普通以上に事業の才能を持つ人が事業に成功して多額の収入を得ても,金持ちになろうとする危険な欲望に陥らない限り,金銭を愛する者としてその人を非難するのは間違いです。人が金銭を愛しているかどうかは,その人の持つお金の額,持ち物の数,また持ち物の質によっては決められません。むしろこれらの物に対するその人の態度が問題なのです。
金銭に対する間違った考え方
貧しい人でも金持ちになって,多くの物を手に入れたいという欲にとりつかれている人は金銭を愛する人です。別の国で普通程度の生活をしている人もその貧しい人の目には金持ちに見えるかも知れません。しかしその人が貧しい人のような間違った考えを持っているとは限りません。聖書が悪いと述べているのは,貧しくても金持ちでも,金銭を愛する人の抱いている間違った考え方です。
エレミヤ記 9章23節(新口)には次のことが述べられています。「知恵ある人はその知恵を誇ってはならない。力ある人はその力を誇ってはならない。富める者はその富を誇ってはならない」。ここでエホバは,人が知恵や力や富を持つべきでないと言われていません。避けねばならないのは,それらのものを誇ること,すなわちそれに対する間違った考え方です。
1世紀のラオデキヤのクリスチャンはその富を信頼し,富に対して間違った考えを持ちました。詩篇 52篇7節(新口)に述べられているように「神をおのが避け所とせず,その富の豊かなるを頼」む人になったのです。
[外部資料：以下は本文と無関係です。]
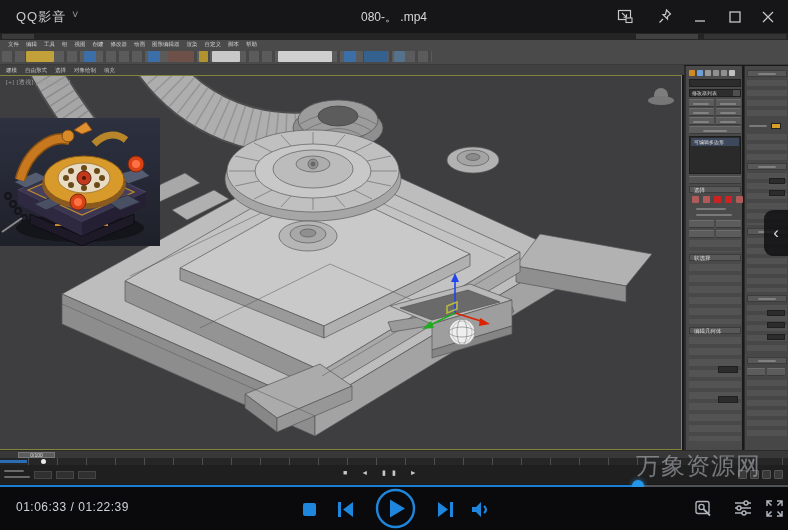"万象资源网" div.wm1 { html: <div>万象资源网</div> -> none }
朽ちる富を信頼することの愚かさは,聖書の中でくり返し強調されています。献身した神の僕の中でもある人々は,欲ばって金銭を求めたためにパウロの述べたように「信仰から迷い出」ました。(テモテ前 6:10,新口)このような人々はクリスチャンの潔白な状態を保たずに,この世の不法な道に落ち込みました。「忠実な人は多くの祝福を得る。急いで富を得ようとする者は罰を免れない」。(箴言 28:20,新口)忠実な行いをする人はすみやかにエホバに仕え,おもに霊的な宝を求めて労します。
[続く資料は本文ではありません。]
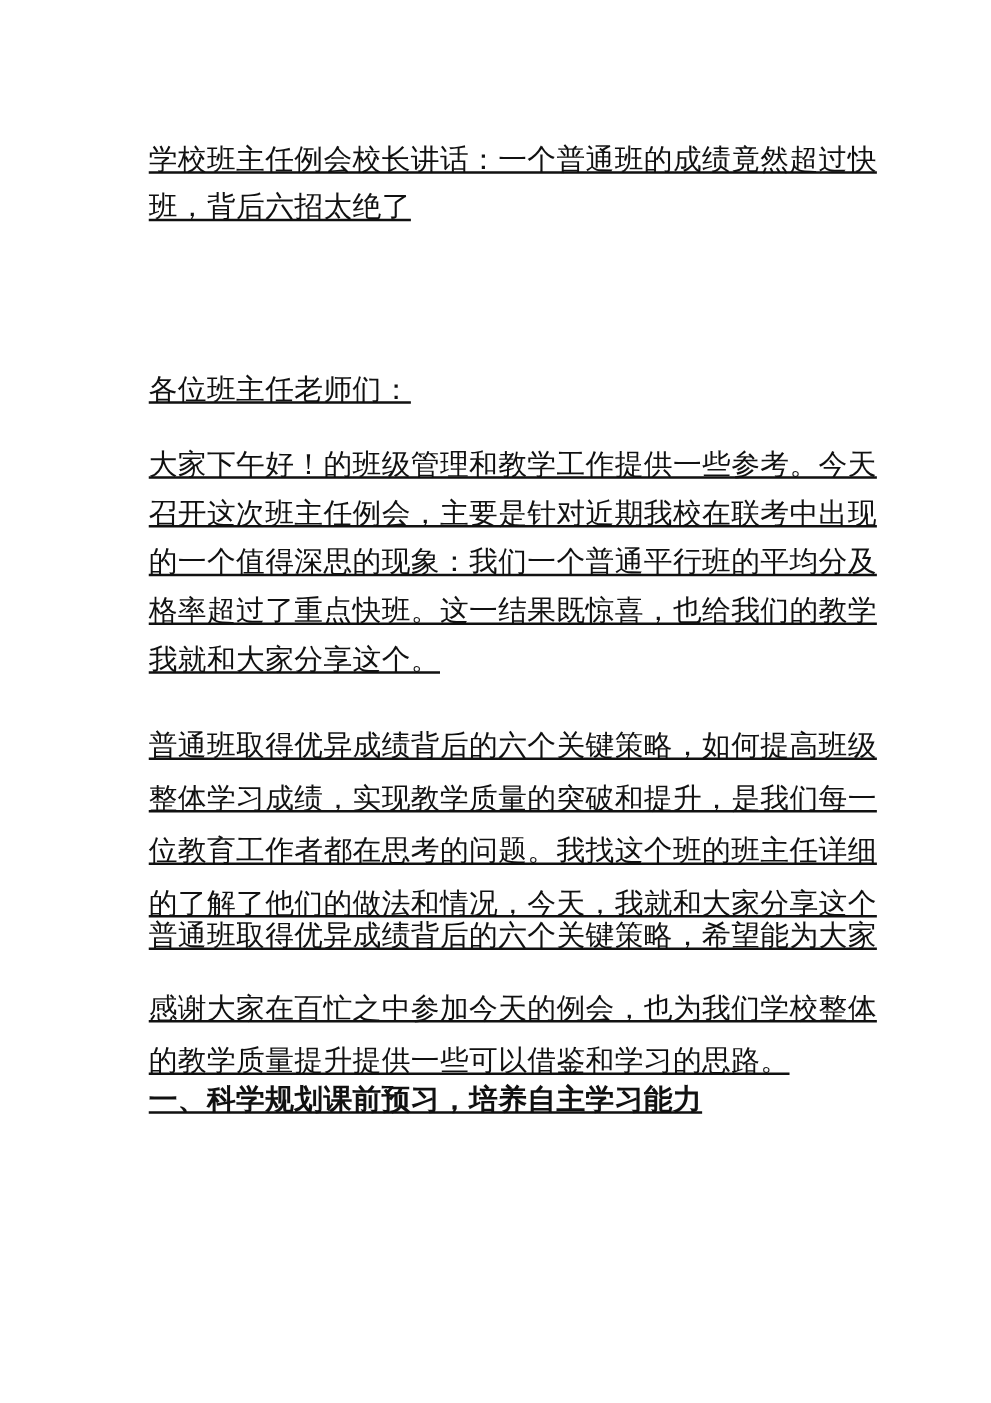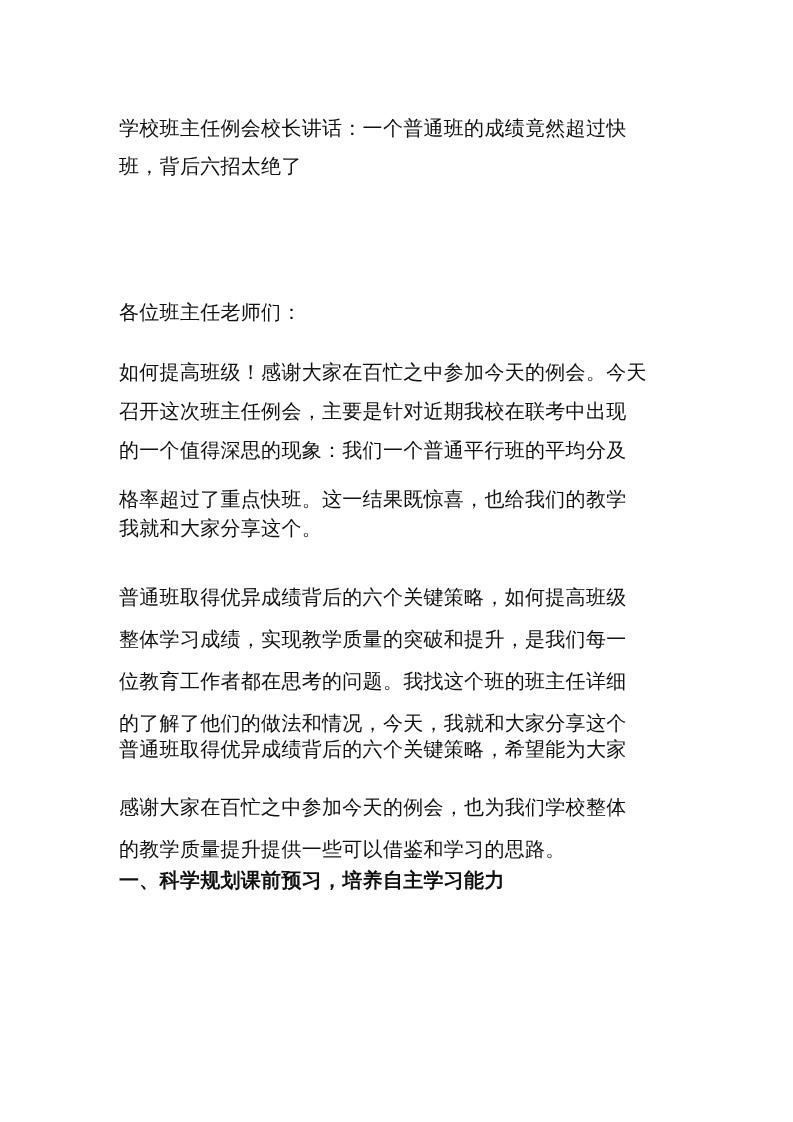"学校班主任例会校长讲话：一个普通班的成绩竟然超过快" .line { font-size: 20px -> 23px; text-decoration: none -> underline }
霊的な宝を貯えることの報いは,現在においても将来においても物質の富を貯えてそれに頼るよりもはるかに大きなものです。イエスはこの事を強調されました,「あなたがたは自分のために,虫が食い,さびがつき,また,盗人らが押し入って盗み出すような地上に,宝をたくわえてはならない。むしろ自分のため,虫も食わず,さびもつかず,また,盗人らが押し入って盗み出すこともない天に,宝をたくわえなさい」。―マタイ 6:19,20,新口。
イエスは節倹が悪いと言っているのではありません。イエスのいましめは,貪欲に物質の富を積んでそれに頼ってはならないということです。地上の宝ではなく,神の是認の如き天の宝は永遠の益をもたらします。お金を愛する人も,死ぬときには金銭を手離して他の人にそれを残さなければなりません。富は人を死から救うことができません。「自分のために宝を積んで神に対して富まない者は,これと同じである」。―ルカ 12:21,新口。
金銭に対する正しい考え方
現在の組織制度のつづくあいだ。クリスチャンはその必要な物を求め,現代生活の便利な物を若干備え,宣教を拡大するための有用な手段として金銭を用います。お金があれば多くの物を手に入れることができるゆえに,クリスチャンは自制心を持ち,何時でも金銭は手段であることを覚えて,それを愛してはなりません。
使徒パウロはテモテに宛てた手紙の中で,富に対する正しい考え方を強調しました。金銭を愛することのないようにいましめたあとで,パウロは物質的に富むクリスチャンのあることを認めています。しかしパウロは金持ちのクリスチャンを非とせず,またその富を捨てて貧しい生活を送ることを命じていません。かえってパウロは物質の富に対して正しい考え方を持つようにとさとしました。「この世で富んでいる者たちに命じなさい。高慢にならず,たよりにならない富に望みをおかず,むしろ,わたしたちにすべての物を豊かに備えて楽しませて下さる神に,のぞみをおくように,また,良い行いをし,良いわざに富み,惜しみなく施し,人に分け与えることを喜び,こうして,真のいのちを得るために,未来に備えてよい土台を自分のために築き上げるように,命じなさい」。(テモテ前 6:17-19,新口)たとえ物質的に富んでいてもこの正しい考え方を持っているクリスチャンは,金銭を愛する者ではありません。彼らは神に望みをおいて,富を頼りにしていません。そのどちらかを選ばなければならない時は,喜んで持ち物を捨て,神への奉仕を選ぶでしょう。
使徒パウロのなした如く,すべての力をつくしてエホバに奉仕することは宝であり,どんな多額の金銭もこれとくらべることはできません。パウロは経済的な負担を負わず,天幕作りを常時の職とする必要がなかったので,そのすべての時間を宣教にささげました。同じく今日においても開拓者あるいは新世社会内の特別な監督としてすべての時間を宣教にささげているクリスチャンがいます。金銭に対して正しい考え方を持っているために,彼らはこの世の職業に大部分の時間をついやして得る物質の物よりも,霊的な祝福のほうがはるかに価値のあることを認めています。
かなりの収入を得る人にとっても,普通程度の収入のある人にも,あるいはほとんど収入のない人でも,その考え方を支配するべき規則はイエスの定められた次の規則です。「まず神の国と神の義とを求めなさい」。(マタイ 6:33,新口)正しい考え方を持つとき,クリスチャンは金銭を手段として用いることができます。そして金銭を愛するようになって霊的な滅びに陥ることはありません。